The close_range system call for closing all file descriptors “FDs” in a given range should enjoy a nice speed boost with the in-development Linux 7.0 kernel.
Last week saw all the feature-heavy VFS pull requests that brought nullfs and open_tree_namespace, standardized generic I/O error reporting, non-blocking timestamps, and other improvements. Sent out on Monday were some lingering VFS patches mailed out by Christian Brauner.
Notable with the vfs misc 2 pull is optimizing the close_range system call. The close_range usage drops from O(range size) to O(active FDs) with now being more efficient to provide a “significant improvement” for large range close operations on sparse file descriptor tables. Brauner summed it up as:
“Optimize close_range() from O(range size) to O(active FDs) by using find_next_bit() on the open_fds bitmap instead of linearly scanning the entire requested range. This is a significant improvement for large-range close operations on sparse file descriptor tables.”
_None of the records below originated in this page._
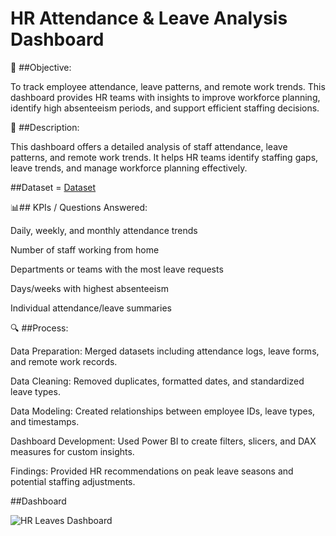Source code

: # HR Attendance & Leave Analysis Dashboard

🎯 ##Objective:

To track employee attendance, leave patterns, and remote work trends. This dashboard provides HR teams with insights to improve workforce planning, identify high absenteeism periods, and support efficient staffing decisions.

📄 ##Description:

This dashboard offers a detailed analysis of staff attendance, leave patterns, and remote work trends. It helps HR teams identify staffing gaps, leave trends, and manage workforce planning effectively.

##Dataset
= <a href= "https://github.com/Vicky-niazi/Data-Analysis/blob/main/HR-Attendance-Dashboard/Attendance%20Sheet%202022-2023_Masked.xlsx">Dataset</a>

📊## KPIs / Questions Answered:


Daily, weekly, and monthly attendance trends

Number of staff working from home

Departments or teams with the most leave requests

Days/weeks with highest absenteeism

Individual attendance/leave summaries

🔍 ##Process:


Data Preparation: Merged datasets including attendance logs, leave forms, and remote work records.

Data Cleaning: Removed duplicates, formatted dates, and standardized leave types.

Data Modeling: Created relationships between employee IDs, leave types, and timestamps.

Dashboard Development: Used Power BI to create filters, slicers, and DAX measures for custom insights.

Findings: Provided HR recommendations on peak leave seasons and potential staffing adjustments.

##Dashboard

![HR Leaves Dashboard](https://github.com/user-attachments/assets/8a63da5c-695c-4e3a-98f8-6fca59076ef1)

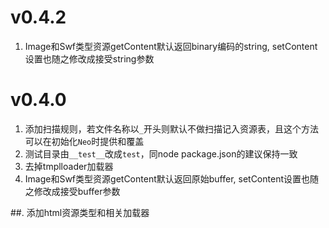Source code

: # v0.4.2
1. Image和Swf类型资源getContent默认返回binary编码的string, setContent设置也随之修改成接受string参数

# v0.4.0
1. 添加扫描规则，若文件名称以`_`开头则默认不做扫描记入资源表，且这个方法可以在初始化`Neo`时提供和覆盖
2. 测试目录由`__test__`改成`test`，同node package.json的建议保持一致
3. 去掉tmplloader加载器
4. Image和Swf类型资源getContent默认返回原始buffer, setContent设置也随之修改成接受buffer参数


##. 添加html资源类型和相关加载器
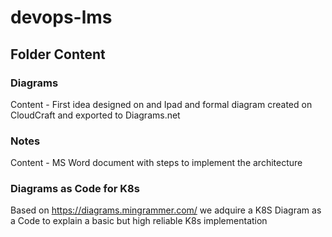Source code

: # devops-lms

## Folder Content
### Diagrams 
Content - First idea designed on and Ipad and formal diagram created on CloudCraft and exported to Diagrams.net
### Notes
Content - MS Word document with steps to implement the architecture
### Diagrams as Code for K8s 
Based on https://diagrams.mingrammer.com/ we adquire a K8S Diagram as a Code to explain a basic but high reliable K8s implementation
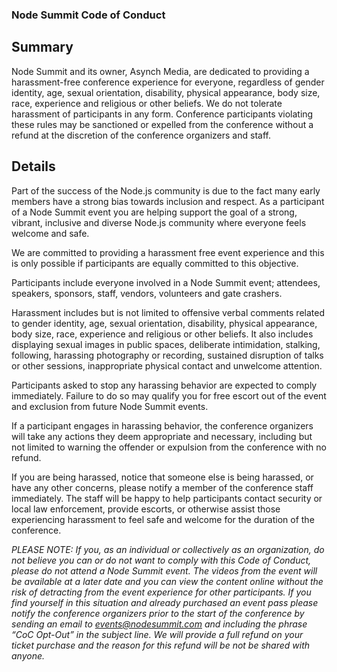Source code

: ### Node Summit Code of Conduct

## Summary
Node Summit and its owner, Asynch Media, are dedicated to providing a harassment-free conference experience for everyone, regardless of gender identity, age, sexual orientation, disability, physical appearance, body size, race, experience and religious or other beliefs. We do not tolerate harassment of participants in any form. Conference participants violating these rules may be sanctioned or expelled from the conference without a refund at the discretion of the conference organizers and staff.

## Details
Part of the success of the Node.js community is due to the fact many early members have a strong bias towards inclusion and respect. As a participant of a Node Summit event you are helping support the goal of a strong, vibrant, inclusive and diverse Node.js community where everyone feels welcome and safe.

We are committed to providing a harassment free event experience and this is only possible if participants are equally committed to this objective.

Participants include everyone involved in a Node Summit event; attendees, speakers, sponsors, staff, vendors, volunteers and gate crashers.

Harassment includes but is not limited to offensive verbal comments related to gender identity, age, sexual orientation, disability, physical appearance, body size, race, experience and religious or other beliefs. It also includes displaying sexual images in public spaces, deliberate intimidation, stalking, following, harassing photography or recording, sustained disruption of talks or other sessions, inappropriate physical contact and unwelcome attention.

Participants asked to stop any harassing behavior are expected to comply immediately. Failure to do so may qualify you for free escort out of the event and exclusion from future Node Summit events.

If a participant engages in harassing behavior, the conference organizers will take any actions they deem appropriate and necessary, including but not limited to warning the offender or expulsion from the conference with no refund.

If you are being harassed, notice that someone else is being harassed, or have any other concerns, please notify a member of the conference staff immediately. The staff will be happy to help participants contact security or local law enforcement, provide escorts, or otherwise assist those experiencing harassment to feel safe and welcome for the duration of the conference.

*PLEASE NOTE:  If you, as an individual or collectively as an organization, do not believe you can or do not want to comply with this Code of Conduct, please do not attend a Node Summit event. The videos from the event will be available at a later date and you can view the content online without the risk of detracting from the event experience for other participants. If you find yourself in this situation and already purchased an event pass please notify the conference organizers prior to the start of the conference by sending an email to events@nodesummit.com and including the phrase “CoC Opt-Out” in the subject line. We will provide a full refund on your ticket purchase and the reason for this refund will be not be shared with anyone.*
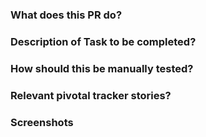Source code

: ### What does this PR do?

### Description of Task to be completed?

### How should this be manually tested?

### Relevant pivotal tracker stories?

### Screenshots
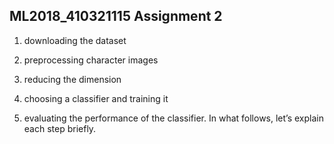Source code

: ## ML2018_410321115 Assignment 2
 
1. downloading the dataset  

2. preprocessing character images  

3. reducing the dimension  

4. choosing a classifier and training it 

5. evaluating the performance of the classifier. In what follows, let’s explain each step briefly.  

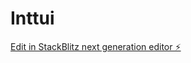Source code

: # Inttui

[Edit in StackBlitz next generation editor ⚡️](https://stackblitz.com/~/github.com/conorcmack/Inttui)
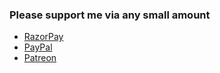 <h3>Please support me via any small amount</h3>
<ul>
      <li><a href="https://razorpay.com/payment-link/plink_HTAemkiRCBxDsx">RazorPay</a></li>
      <li><a href="https://www.paypal.me/codeartisanlab/">PayPal</a></li>
      <li><a href="https://www.patreon.com/codeartisanlab">Patreon</a></li>
</ul>
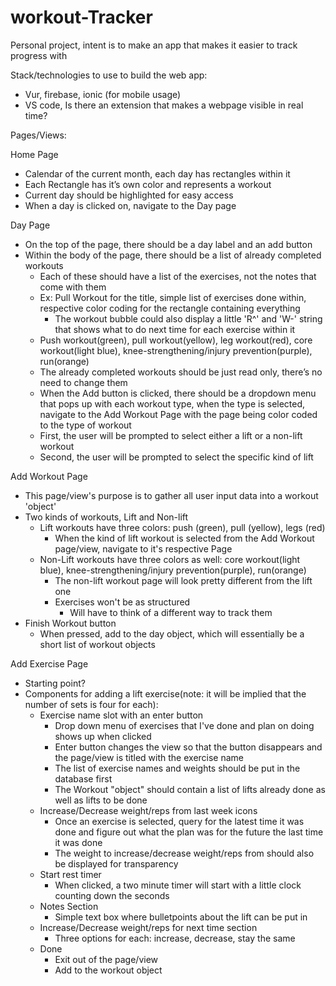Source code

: # workout-Tracker
Personal project, intent is to make an app that makes it easier to track progress with

Stack/technologies to use to build the web app:
- Vur, firebase, ionic (for mobile usage)
- VS code, Is there an extension that makes a webpage visible in real time?

Pages/Views:

Home Page
- Calendar of the current month, each day has rectangles within it 
- Each Rectangle has it’s own color and represents a workout
- Current day should be highlighted for easy access
- When a day is clicked on, navigate to the Day page

Day Page
- On the top of the page, there should be a day label and an add button
- Within the body of the page, there should be a list of already completed workouts
  - Each of these should have a list of the exercises, not the notes that come with them
  - Ex: Pull Workout for the title, simple list of exercises done within, respective color coding for the rectangle containing everything
    - The workout bubble could also display a little 'R^' and 'W-' string that shows what to do next time for each exercise within it
  - Push workout(green), pull workout(yellow), leg workout(red), core workout(light blue), knee-strengthening/injury prevention(purple), run(orange)
  - The already completed workouts should be just read only, there’s no need to change them
  - When the Add button is clicked, there should be a dropdown menu that pops up with each workout type, when the type is selected, navigate to the Add Workout Page with the page being color coded to the type of workout
  - First, the user will be prompted to select either a lift or a non-lift workout
  - Second, the user will be prompted to select the specific kind of lift
  
Add Workout Page
- This page/view's purpose is to gather all user input data into a workout 'object'
- Two kinds of workouts, Lift and Non-lift
  - Lift workouts have three colors: push (green), pull (yellow), legs (red)
    - When the kind of lift workout is selected from the Add Workout page/view, navigate to it's respective Page
  - Non-Lift workouts have three colors as well: core workout(light blue), knee-strengthening/injury prevention(purple), run(orange)
    - The non-lift workout page will look pretty different from the lift one
    - Exercises won't be as structured
      - Will have to think of a different way to track them
- Finish Workout button
  - When pressed, add to the day object, which will essentially be a short list of workout objects

Add Exercise Page
- Starting point?
- Components for adding a lift exercise(note: it will be implied that the number of sets is four for each):
  - Exercise name slot with an enter button
    - Drop down menu of exercises that I've done and plan on doing shows up when clicked
    - Enter button changes the view so that the button disappears and the page/view is titled with the exercise name
    - The list of exercise names and weights should be put in the database first
    - The Workout "object" should contain a list of lifts already done as well as lifts to be done
  - Increase/Decrease weight/reps from last week icons
    - Once an exercise is selected, query for the latest time it was done and figure out what the plan was for the future the last time it was done
    - The weight to increase/decrease weight/reps from should also be displayed for transparency
  - Start rest timer
    - When clicked, a two minute timer will start with a little clock counting down the seconds
  - Notes Section
    - Simple text box where bulletpoints about the lift can be put in
  - Increase/Decrease weight/reps for next time section
    - Three options for each: increase, decrease, stay the same
  - Done 
    - Exit out of the page/view
    - Add to the workout object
The close_range system call is used to close all file descriptors in a given range on the system.
Qiliang Yuan of China Telecom who authored this patch had similarly wrote:
“In close_range(), the kernel traditionally performs a linear scan over the [fd, max_fd] range, resulting in O(N) complexity where N is the range size. For processes with sparse FD tables, this is inefficient as it checks many unallocated slots.
This patch optimizes __range_close() by using find_next_bit() on the open_fds bitmap to skip holes. This shifts the algorithmic complexity from O(Range Size) to O(Active FDs), providing a significant performance boost for large-range close operations on sparse file descriptor tables.”
The code was merged today to Linux Git. A lot of nice work building up for Linux 7.0.